By Lois Hole
Gardens aren’t terribly dangerous places, but there is no place on Earth that is completely free of danger. Taking a few simple precautions to protect you and your family can provide a lot of peace of mind.
Everyone is sensitive to the ultraviolet radiation of the sun, so make sure that you’re properly prepared for the outdoors to avoid sunburns. A hat is essential. Long sleeves are best for sun protection, but the heat may make this impractical; if so, use sunblock with an SPF of 15 or higher. Apply frequently and generously, as sunblock can be diluted by perspiration. Sunglasses will protect your eyes, but only if they capable of filtering out at least 96% of UV radiation. Check the label! Make sure to protect yourself, too—adults can be sunburned just as seriously as children.
Lawn Safety Tips
Never mow in bare feet or reach into the exhaust chute to clear grass while the mower is running—this is just common sense, but I mention it again because too many people have lost fingers and toes to mower blades. I also recommend taking a quick walk over the lawn before mowing to clear any dangerous debris away; such debris can be hurled at high speed by a whirling mower blade. Believe it or not, I’ve seen people lifting up their mowers and using them to trim hedges and shrubs; this is not safe and should never be done. If you are using a riding mower, mow up and down slopes, not side to side; this way, you reduce the chances of rolling the mower.
Trimming can be just as dangerous as mowing; again, a pair of good shoes or boots can protect feet from the rapidly rotating nylon wire used in most trimmers. Eye protection should be worn, as well; trimmers have a tendency to fling gravel and soil around indiscriminately.
When applying herbicides to the lawn, read all instructions carefully. Some weedkillers are toxic and can cause skin irritation, so be careful when you spray.

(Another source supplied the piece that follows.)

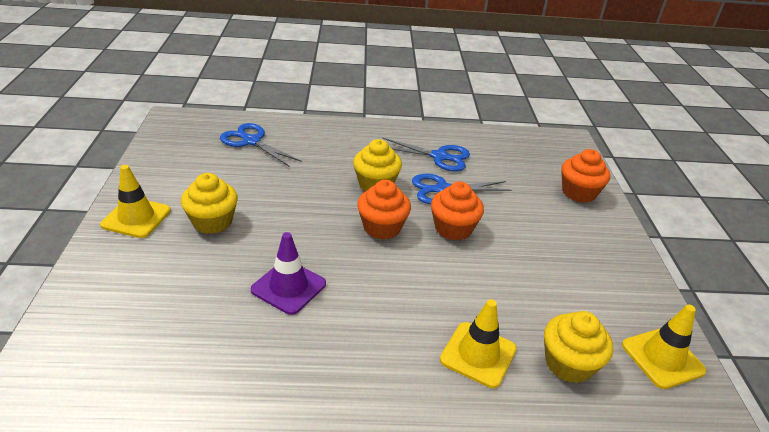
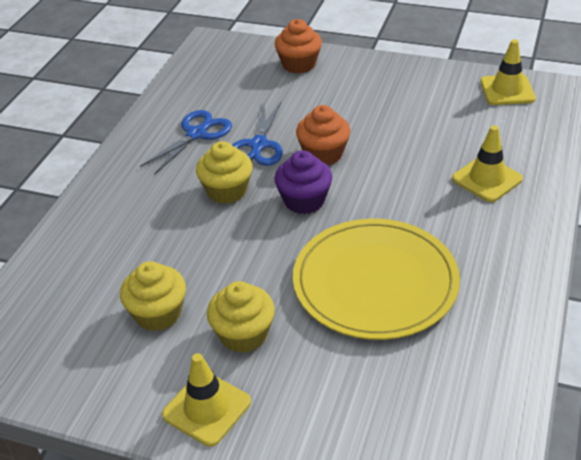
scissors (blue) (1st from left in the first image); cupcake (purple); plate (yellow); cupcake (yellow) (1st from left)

Keep all pesticides out of the reach of children, preferably in a dark, dry, well-ventilated storage cabinet that you can lock. Read all package labels carefully and follow the manufacturer’s safety instructions to the letter. Make sure never to mix pesticides in containers
that someone might eat or drink out of, and mix the sprays outdoors for better ventilation.
The Right Equipment
Cost doesn’t always refer to money. Cheap equipment can be a real hazard in the garden, whether it’s a shoddy hoe that snaps off in your hand or a cheap garden tractor that breaks an axle. We’ve always been sure to buy the toughest, most reliable tools, even back when that meant we’d suffer a little short-term economic hardship. Using top-quality, well-maintained machines is one of the most important things you can do to ensure that your yard and garden are safe environments. Even if you’re buying something as seemingly simple as a lawnmower or hedge trimmer, quality tools can make an important contribution to your safety. Perhaps the best way to keep yourself and your family safe is to simply exercise common sense. If your instincts seem to be telling you that something you’re doing isn’t safe—follow them!